» PASSAGE SHOWN
****************

A range of factors are limiting the creation of PPPs in PNG's energy sector. The highly dispersed electricity market and thin population density makes power distribution away from generation sources more costly. Independent power producers engage mainly with PPL, and so lack credit-worthy purchasers of their services. This thin market condition makes it challenging for independent power producers to develop viable projects that are not aligned with PPL's own commercial objectives. Most independent power producers are dedicated to specific resource projects rather than a heterogeneous customer base. Uniform tariffs and political considerations influence tariff increases, reducing revenues and making it difficult to improve the sector's creditworthiness and attract PPPs in the distribution sub-sector.

The role of non-government organisations and community organisations in rural access to electricity is often overlooked. These groups are critical in provision of stand-alone energy services such as solar and mini-hydro to remote areas in Papua New Guinea.


WATER

Basic water supply and sanitation are significant challenges for Papua New Guinea. Approximately 61 per cent of the population do not have access to safe water and 55 per cent do not have access to improved sanitation. Papua New Guinea is therefore denied many of the benefits that increased access to water and sanitation can provide: improved health of people through reduction in diarrhoea, malnutrition, and stunting; increased time and household income through safe and convenient water supply; greater productivity leading to economic development and higher rates of gross domestic product; and business and tourism development.

****************

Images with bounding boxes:
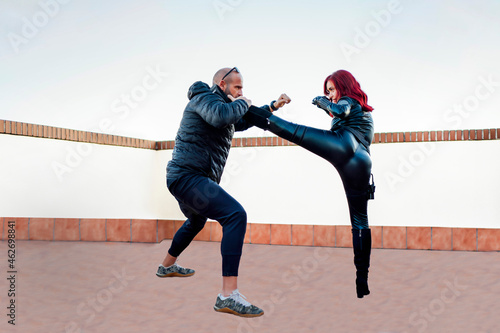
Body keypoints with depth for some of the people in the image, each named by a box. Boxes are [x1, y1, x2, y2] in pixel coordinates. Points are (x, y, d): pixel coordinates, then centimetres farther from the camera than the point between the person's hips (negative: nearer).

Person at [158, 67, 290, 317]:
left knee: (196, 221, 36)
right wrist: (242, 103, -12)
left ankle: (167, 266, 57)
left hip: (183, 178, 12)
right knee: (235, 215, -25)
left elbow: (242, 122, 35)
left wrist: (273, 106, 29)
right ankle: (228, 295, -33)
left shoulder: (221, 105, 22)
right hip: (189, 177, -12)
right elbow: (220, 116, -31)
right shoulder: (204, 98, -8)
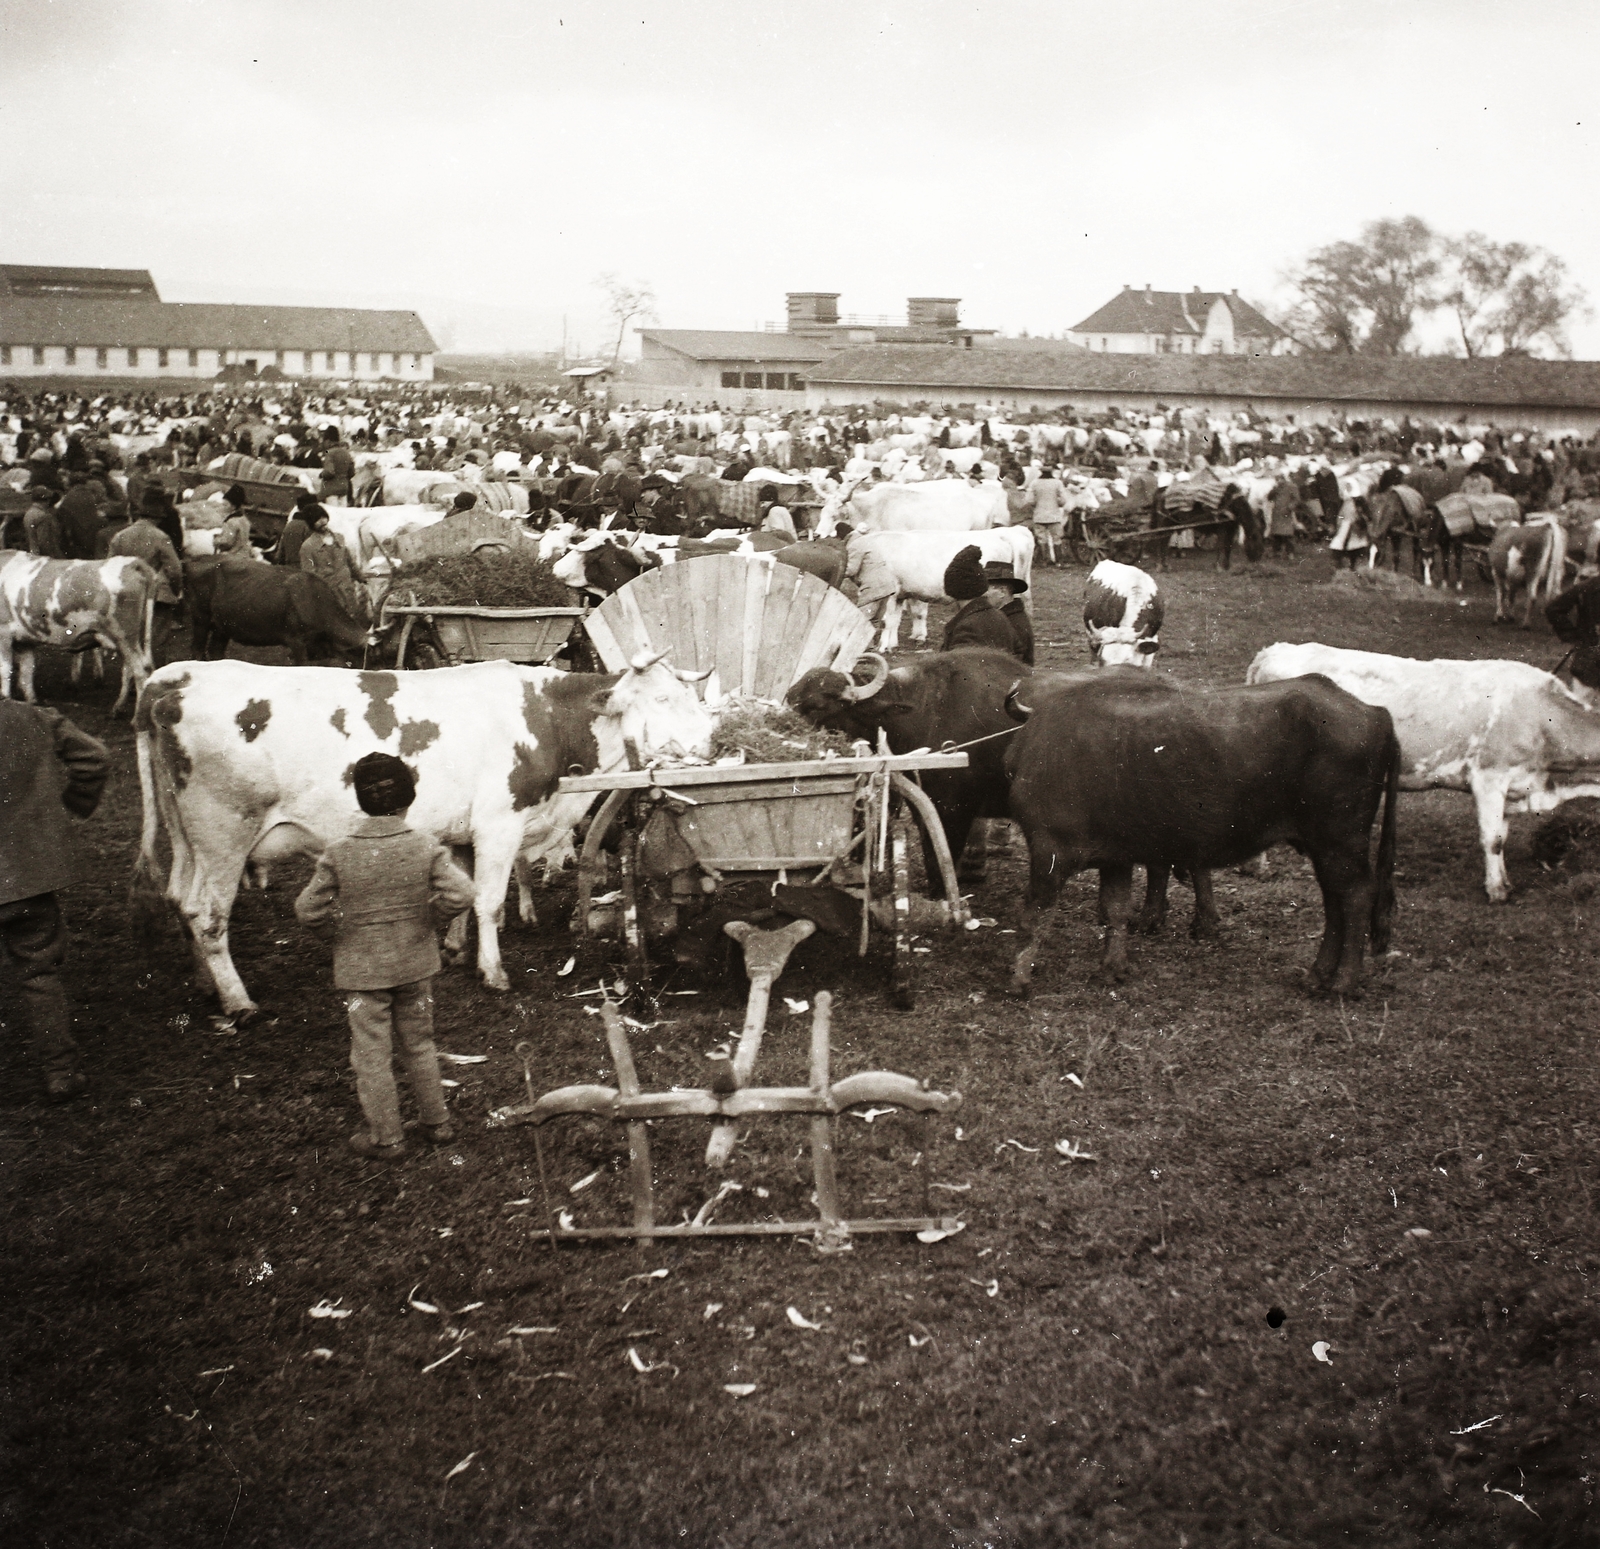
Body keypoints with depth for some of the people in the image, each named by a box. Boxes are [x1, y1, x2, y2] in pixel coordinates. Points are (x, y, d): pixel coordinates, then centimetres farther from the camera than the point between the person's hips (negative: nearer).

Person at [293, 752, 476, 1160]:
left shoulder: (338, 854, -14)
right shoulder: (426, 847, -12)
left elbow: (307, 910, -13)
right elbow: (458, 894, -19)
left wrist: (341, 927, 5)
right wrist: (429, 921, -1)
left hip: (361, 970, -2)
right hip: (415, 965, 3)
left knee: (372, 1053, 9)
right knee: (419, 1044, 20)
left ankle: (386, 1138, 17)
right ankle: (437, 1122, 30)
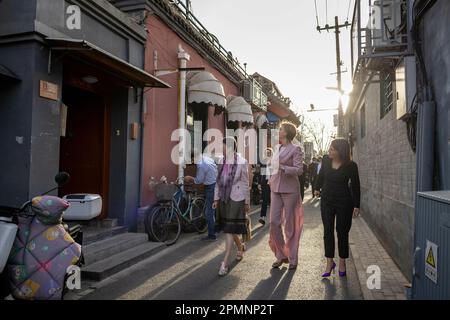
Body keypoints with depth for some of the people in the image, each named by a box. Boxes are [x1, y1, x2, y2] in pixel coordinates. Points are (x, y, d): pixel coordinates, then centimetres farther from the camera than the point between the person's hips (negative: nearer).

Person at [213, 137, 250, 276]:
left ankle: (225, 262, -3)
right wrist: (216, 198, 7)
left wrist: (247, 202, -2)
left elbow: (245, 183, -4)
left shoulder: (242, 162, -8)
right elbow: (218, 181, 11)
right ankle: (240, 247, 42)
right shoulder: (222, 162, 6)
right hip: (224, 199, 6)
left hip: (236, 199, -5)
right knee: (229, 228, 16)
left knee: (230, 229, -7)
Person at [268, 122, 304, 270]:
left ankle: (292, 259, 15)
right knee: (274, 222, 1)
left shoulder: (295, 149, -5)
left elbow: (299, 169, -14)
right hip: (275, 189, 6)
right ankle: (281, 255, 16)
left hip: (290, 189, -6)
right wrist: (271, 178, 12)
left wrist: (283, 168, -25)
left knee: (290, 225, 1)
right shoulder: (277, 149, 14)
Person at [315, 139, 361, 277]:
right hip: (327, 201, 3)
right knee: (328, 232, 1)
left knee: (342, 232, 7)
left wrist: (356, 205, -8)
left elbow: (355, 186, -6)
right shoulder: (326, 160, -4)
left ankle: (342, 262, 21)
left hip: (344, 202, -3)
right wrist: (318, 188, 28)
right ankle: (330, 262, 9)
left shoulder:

****************

» PROBLEM SET
A - In the passage on Papua New Guinea's energy and water sectors, what share of the population lacks access to improved sanitation?
B - Carry on the passage on Papua New Guinea's energy and water sectors from the point where it stops.

» ANSWERS BY ITEM NUMBER
A - 55 percent

B -
PNG's progress in improving the water and sanitation sector is held back by a number of impediments: [16]

  1. the overall framework for service delivery and implementation [17]
  2. weak policy on water and sanitation;
  3. unclear institutional roles in the sector;
  4. lack of budget mechanisms for allocating and tracking expenditures to rural and urban water and sanitation;
  5. insufficient finance allocated to the sector;
  6. weak monitoring systems; and
  7. a scarcity of qualified technicians and managers.

Comparisons. Papua New Guinea has the lowest national water coverage of the Pacific region and is significantly below East Asia and Pacific and world comparators (Figure 5). Only the Marshall Islands has a lower percentage of piped coverage than Papua New Guinea. PNG's percentage of other improved water coverage is less than the world average and is the lowest for Pacific countries - a significant infrastructure challenge.

While very low, formal employment growth grew by 66 per cent between 2002 and 2016 (compared with population growth of 42 per cent). PNG's nominal GDP (both mining and non-mining) has tripled over the same period. However, employment levels have diminished since 2014 as economic growth continues to slow.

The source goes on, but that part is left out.